> _To do_: Make the copy match the entries below exactly, with no pictures carried over.

> _Excerpted data_:
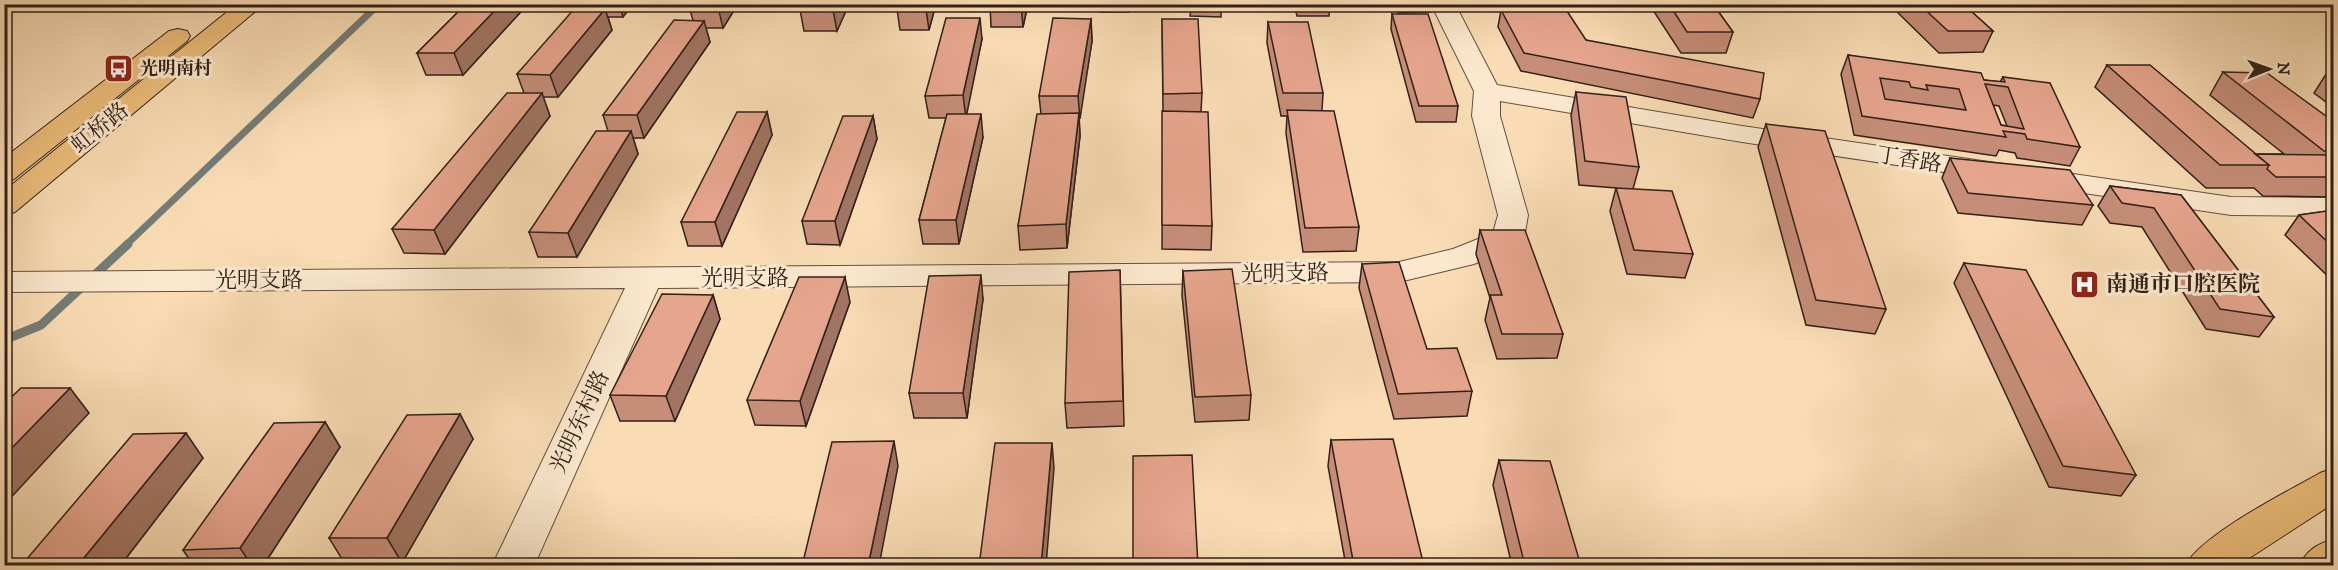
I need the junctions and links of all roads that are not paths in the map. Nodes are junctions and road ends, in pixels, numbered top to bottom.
1 (217, 4) edge
2 (252, 4) edge
3 (1443, 4) edge
4 (1487, 91) junction
5 (4, 173) edge
6 (4, 206) edge
7 (2334, 207) edge
8 (646, 278) junction
9 (4, 282) edge
10 (2334, 483) edge
11 (2334, 555) edge
12 (513, 566) edge
13 (2206, 566) edge
14 (2320, 566) edge

1 - 5 main road, 虹桥路
2 - 6 main road, 虹桥路
3 - 4 street
4 - 7 street, 丁香路
4 - 8 street, 光明支路
8 - 9 street, 光明支路
8 - 12 street, 光明东村路
10 - 13 main road
11 - 14 main road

> _Finished task_:
I need the junctions and links of all roads that are not paths in the map. Nodes are junctions and road ends, in pixels, numbered top to bottom.
1 (217, 4) edge
2 (252, 4) edge
3 (1443, 4) edge
4 (1487, 91) junction
5 (4, 173) edge
6 (4, 206) edge
7 (2334, 207) edge
8 (646, 278) junction
9 (4, 282) edge
10 (2334, 483) edge
11 (2334, 555) edge
12 (513, 566) edge
13 (2206, 566) edge
14 (2320, 566) edge

1 - 5 main road, 虹桥路
2 - 6 main road, 虹桥路
3 - 4 street
4 - 7 street, 丁香路
4 - 8 street, 光明支路
8 - 9 street, 光明支路
8 - 12 street, 光明东村路
10 - 13 main road
11 - 14 main road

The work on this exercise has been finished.